## Supplied data
****
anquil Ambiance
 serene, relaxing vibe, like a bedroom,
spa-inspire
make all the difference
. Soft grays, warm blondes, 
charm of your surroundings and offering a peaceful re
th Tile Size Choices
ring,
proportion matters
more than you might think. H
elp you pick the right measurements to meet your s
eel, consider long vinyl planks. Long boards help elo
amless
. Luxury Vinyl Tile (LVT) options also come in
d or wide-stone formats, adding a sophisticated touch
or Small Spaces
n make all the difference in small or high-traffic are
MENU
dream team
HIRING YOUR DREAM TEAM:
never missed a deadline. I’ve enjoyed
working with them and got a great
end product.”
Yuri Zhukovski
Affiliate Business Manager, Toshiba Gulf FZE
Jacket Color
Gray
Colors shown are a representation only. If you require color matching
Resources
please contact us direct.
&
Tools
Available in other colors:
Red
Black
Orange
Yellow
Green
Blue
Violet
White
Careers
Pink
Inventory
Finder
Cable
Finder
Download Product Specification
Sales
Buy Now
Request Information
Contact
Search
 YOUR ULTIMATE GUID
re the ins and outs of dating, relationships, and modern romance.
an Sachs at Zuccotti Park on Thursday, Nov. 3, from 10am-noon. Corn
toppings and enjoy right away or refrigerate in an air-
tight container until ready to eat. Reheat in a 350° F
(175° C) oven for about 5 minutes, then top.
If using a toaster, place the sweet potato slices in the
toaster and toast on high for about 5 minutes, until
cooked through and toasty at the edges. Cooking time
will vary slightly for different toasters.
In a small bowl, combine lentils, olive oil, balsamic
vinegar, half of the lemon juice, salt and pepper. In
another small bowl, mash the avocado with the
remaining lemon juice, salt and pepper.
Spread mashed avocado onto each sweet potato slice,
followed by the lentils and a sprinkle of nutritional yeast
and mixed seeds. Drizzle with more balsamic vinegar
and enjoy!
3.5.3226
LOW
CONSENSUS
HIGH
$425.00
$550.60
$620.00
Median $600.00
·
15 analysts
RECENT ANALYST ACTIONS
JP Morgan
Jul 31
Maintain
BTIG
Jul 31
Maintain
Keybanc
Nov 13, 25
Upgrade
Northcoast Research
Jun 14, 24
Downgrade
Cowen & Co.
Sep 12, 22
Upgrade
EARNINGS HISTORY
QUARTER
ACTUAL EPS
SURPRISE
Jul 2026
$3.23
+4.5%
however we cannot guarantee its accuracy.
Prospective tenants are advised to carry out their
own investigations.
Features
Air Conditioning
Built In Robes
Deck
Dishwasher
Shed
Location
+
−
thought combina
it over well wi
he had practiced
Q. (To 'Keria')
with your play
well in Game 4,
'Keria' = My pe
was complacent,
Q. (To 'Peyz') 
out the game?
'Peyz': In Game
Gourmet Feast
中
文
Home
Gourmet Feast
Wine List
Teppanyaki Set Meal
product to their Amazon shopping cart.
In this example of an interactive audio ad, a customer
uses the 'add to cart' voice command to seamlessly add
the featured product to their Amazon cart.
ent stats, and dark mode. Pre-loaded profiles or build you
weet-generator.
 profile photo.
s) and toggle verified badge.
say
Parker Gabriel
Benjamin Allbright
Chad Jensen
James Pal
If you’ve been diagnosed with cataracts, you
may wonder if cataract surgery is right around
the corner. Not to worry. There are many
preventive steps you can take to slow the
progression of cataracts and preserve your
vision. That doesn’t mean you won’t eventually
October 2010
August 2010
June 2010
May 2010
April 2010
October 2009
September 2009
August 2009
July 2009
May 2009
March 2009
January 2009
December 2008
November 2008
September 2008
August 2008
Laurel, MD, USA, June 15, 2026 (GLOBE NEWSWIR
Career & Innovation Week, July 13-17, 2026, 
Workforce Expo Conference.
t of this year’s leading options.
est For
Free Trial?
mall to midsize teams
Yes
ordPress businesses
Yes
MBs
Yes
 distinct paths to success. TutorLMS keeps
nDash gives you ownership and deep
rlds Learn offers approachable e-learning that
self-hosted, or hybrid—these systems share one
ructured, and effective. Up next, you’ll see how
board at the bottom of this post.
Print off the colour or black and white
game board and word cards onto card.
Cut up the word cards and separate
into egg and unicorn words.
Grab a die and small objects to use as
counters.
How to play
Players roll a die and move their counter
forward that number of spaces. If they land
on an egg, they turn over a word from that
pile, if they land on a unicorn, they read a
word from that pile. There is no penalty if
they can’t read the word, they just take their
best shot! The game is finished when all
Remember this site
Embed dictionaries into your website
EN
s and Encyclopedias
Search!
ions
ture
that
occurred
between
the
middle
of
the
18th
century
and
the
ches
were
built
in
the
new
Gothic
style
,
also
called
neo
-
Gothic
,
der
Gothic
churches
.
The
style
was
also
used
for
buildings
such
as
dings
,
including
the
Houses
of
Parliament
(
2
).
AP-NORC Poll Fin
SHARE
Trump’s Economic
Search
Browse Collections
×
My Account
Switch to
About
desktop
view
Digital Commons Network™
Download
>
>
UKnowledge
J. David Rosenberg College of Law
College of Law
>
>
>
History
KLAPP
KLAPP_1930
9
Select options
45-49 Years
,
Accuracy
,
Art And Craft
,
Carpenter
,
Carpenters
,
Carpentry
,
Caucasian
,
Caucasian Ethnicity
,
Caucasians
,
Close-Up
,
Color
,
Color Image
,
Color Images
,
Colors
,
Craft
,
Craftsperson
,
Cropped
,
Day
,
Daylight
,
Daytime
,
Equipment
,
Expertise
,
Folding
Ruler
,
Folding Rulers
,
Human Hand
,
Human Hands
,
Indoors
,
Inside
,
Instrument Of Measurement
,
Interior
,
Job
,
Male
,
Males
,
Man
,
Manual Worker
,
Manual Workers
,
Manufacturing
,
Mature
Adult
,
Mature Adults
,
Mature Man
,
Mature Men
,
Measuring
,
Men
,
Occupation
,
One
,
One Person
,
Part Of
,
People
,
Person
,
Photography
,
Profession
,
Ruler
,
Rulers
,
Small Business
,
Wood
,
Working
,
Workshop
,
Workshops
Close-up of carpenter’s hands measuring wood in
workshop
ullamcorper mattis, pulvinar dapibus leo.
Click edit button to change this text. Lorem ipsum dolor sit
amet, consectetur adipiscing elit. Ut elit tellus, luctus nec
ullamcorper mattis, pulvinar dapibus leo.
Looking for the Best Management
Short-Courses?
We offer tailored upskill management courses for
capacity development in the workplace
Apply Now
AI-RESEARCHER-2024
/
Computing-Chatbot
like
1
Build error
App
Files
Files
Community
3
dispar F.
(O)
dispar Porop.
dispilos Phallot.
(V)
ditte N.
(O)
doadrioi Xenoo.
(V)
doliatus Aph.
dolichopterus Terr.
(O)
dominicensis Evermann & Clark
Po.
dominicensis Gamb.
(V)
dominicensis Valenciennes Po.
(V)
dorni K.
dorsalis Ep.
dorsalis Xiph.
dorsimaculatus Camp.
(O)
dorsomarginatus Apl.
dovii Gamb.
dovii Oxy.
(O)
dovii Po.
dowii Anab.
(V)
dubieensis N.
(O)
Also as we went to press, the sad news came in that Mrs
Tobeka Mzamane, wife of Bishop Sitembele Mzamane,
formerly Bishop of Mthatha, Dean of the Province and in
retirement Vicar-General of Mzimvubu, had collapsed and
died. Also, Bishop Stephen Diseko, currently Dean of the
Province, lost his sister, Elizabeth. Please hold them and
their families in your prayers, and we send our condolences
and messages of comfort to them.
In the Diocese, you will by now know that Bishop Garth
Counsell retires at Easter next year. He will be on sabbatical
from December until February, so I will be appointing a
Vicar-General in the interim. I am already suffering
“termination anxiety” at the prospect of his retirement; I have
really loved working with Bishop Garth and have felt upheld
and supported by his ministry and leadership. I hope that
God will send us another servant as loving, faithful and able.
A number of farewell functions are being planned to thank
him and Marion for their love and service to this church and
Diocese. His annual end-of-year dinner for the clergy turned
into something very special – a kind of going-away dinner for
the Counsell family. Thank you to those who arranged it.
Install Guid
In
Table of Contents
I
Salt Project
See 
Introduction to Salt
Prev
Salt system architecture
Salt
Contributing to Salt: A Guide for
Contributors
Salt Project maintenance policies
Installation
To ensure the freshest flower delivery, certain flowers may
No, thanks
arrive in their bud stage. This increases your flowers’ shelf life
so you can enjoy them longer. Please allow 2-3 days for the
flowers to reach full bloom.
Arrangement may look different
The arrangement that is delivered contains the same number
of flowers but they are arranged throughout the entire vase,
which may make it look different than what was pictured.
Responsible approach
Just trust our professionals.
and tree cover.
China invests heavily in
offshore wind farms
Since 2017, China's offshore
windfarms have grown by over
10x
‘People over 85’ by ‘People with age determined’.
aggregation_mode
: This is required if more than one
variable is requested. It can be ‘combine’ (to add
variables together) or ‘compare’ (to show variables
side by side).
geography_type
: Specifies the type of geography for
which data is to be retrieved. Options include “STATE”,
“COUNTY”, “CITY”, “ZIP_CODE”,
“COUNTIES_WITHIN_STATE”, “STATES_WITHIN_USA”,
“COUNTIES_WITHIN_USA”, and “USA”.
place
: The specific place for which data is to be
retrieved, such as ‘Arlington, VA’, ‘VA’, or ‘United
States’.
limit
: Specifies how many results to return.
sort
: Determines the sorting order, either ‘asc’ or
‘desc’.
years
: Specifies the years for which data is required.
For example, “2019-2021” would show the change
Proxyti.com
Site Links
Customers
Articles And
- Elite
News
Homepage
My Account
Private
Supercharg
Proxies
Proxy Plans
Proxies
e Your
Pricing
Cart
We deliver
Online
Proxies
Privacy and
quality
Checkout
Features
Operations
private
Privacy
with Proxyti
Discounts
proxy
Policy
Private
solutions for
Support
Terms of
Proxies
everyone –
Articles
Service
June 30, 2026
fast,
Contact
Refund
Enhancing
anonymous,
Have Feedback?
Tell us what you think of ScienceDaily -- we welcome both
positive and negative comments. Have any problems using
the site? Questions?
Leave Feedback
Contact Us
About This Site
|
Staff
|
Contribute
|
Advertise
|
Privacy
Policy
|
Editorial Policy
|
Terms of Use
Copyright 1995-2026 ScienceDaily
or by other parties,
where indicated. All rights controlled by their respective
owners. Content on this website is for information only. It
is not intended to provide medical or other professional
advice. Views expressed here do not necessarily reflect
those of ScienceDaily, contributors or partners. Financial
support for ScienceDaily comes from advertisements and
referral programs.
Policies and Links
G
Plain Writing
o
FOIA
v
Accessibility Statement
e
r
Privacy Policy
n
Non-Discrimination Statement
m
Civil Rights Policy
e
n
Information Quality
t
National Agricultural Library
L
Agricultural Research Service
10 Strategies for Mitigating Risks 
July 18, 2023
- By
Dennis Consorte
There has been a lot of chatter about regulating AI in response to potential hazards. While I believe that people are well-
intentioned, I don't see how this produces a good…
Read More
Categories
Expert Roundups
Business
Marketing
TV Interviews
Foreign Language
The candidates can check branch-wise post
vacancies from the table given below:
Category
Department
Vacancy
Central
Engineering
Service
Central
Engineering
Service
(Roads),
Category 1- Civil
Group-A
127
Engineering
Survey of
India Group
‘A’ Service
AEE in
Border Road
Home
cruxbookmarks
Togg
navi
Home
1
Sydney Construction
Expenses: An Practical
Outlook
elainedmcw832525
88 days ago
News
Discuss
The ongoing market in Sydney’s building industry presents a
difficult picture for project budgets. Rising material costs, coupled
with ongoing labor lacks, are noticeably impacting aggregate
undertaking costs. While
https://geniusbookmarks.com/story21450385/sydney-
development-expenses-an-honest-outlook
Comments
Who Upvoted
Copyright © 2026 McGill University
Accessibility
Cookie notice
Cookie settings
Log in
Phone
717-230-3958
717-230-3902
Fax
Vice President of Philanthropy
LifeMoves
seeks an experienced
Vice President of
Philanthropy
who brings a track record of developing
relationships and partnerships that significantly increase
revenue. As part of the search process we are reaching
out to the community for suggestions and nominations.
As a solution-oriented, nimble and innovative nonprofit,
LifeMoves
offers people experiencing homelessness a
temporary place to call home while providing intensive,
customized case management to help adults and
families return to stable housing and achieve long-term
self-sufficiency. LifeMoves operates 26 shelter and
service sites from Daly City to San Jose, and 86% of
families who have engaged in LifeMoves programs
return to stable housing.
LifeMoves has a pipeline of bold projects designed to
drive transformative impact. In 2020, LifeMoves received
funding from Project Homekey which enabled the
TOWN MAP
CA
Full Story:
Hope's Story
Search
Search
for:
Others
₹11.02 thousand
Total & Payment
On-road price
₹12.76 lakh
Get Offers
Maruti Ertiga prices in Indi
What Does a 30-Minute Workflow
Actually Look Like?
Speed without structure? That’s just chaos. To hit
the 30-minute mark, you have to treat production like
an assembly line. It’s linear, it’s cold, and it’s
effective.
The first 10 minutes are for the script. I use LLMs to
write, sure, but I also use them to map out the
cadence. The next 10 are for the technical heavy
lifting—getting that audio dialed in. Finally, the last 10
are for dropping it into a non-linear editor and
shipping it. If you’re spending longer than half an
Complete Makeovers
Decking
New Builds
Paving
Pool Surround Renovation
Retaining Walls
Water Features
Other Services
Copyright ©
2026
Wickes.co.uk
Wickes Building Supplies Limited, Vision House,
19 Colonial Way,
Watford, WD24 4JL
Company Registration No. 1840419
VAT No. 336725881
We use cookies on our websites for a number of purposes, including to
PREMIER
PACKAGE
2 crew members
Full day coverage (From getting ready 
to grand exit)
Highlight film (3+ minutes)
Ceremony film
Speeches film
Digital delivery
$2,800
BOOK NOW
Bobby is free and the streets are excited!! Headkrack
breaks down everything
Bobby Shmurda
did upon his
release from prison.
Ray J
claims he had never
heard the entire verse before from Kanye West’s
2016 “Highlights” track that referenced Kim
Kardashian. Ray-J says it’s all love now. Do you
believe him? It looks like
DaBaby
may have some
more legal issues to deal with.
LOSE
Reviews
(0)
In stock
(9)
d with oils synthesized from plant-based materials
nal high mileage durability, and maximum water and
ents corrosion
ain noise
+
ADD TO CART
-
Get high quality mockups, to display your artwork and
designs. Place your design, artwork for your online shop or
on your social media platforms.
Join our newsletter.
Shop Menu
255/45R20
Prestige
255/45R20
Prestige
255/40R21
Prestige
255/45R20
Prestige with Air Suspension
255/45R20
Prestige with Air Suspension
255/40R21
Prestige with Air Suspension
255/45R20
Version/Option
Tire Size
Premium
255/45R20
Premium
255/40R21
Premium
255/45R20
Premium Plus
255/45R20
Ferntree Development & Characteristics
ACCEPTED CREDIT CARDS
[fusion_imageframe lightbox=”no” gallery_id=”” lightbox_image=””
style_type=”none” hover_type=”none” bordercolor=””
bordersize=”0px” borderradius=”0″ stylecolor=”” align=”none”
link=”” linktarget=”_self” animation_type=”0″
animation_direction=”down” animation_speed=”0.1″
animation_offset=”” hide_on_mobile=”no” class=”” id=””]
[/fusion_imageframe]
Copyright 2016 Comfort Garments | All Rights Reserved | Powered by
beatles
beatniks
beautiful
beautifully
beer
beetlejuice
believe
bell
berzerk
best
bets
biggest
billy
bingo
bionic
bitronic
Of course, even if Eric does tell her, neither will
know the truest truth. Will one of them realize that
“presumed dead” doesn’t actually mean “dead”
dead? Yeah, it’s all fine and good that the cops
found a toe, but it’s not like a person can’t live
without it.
****
## Task statement
Copy out all lines above holding "different".

## Solution to this exercise
will vary slightly for different toasters.
Arrangement may look different
which may make it look different than what was pictured.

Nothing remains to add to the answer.